[Opening Provided data section]

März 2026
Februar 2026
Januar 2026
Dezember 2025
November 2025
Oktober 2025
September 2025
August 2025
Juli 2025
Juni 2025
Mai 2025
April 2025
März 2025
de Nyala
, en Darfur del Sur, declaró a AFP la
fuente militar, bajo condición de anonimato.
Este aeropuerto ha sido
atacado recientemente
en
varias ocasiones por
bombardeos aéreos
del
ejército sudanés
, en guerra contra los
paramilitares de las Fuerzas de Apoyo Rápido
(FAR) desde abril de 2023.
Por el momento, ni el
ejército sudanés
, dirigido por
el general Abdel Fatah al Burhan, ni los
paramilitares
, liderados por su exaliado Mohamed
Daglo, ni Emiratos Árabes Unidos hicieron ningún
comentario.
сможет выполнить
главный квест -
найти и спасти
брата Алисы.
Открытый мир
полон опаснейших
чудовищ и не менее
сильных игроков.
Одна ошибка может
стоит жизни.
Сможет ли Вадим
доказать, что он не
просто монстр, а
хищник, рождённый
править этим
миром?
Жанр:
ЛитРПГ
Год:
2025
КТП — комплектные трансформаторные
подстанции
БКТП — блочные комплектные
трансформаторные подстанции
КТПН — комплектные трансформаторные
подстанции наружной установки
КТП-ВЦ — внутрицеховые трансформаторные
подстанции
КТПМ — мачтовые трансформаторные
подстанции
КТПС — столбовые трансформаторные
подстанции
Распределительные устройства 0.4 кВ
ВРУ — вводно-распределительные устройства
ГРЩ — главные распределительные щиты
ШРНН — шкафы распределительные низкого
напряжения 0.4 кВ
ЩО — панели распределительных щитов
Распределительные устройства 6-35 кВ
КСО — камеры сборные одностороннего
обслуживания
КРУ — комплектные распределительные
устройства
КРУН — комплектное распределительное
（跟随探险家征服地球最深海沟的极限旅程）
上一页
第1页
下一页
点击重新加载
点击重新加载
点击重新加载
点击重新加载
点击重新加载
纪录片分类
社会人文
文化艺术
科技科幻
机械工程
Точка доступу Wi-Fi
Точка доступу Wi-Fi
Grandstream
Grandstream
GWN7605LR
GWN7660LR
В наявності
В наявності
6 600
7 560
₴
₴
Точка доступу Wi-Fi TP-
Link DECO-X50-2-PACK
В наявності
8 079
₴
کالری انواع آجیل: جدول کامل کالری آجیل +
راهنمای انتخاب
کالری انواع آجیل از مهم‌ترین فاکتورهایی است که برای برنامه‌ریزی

[Closing Provided data section]

Work order — Format the material from its first line through the line containing "чудовищ и не менее" as a JSON list of strings, one per line, skipping blank lines.

Answer for this exercise —
[
  "März 2026",
  "Februar 2026",
  "Januar 2026",
  "Dezember 2025",
  "November 2025",
  "Oktober 2025",
  "September 2025",
  "August 2025",
  "Juli 2025",
  "Juni 2025",
  "Mai 2025",
  "April 2025",
  "März 2025",
  "de Nyala",
  ", en Darfur del Sur, declaró a AFP la",
  "fuente militar, bajo condición de anonimato.",
  "Este aeropuerto ha sido",
  "atacado recientemente",
  "en",
  "varias ocasiones por",
  "bombardeos aéreos",
  "del",
  "ejército sudanés",
  ", en guerra contra los",
  "paramilitares de las Fuerzas de Apoyo Rápido",
  "(FAR) desde abril de 2023.",
  "Por el momento, ni el",
  "ejército sudanés",
  ", dirigido por",
  "el general Abdel Fatah al Burhan, ni los",
  "paramilitares",
  ", liderados por su exaliado Mohamed",
  "Daglo, ni Emiratos Árabes Unidos hicieron ningún",
  "comentario.",
  "сможет выполнить",
  "главный квест -",
  "найти и спасти",
  "брата Алисы.",
  "Открытый мир",
  "полон опаснейших",
  "чудовищ и не менее"
]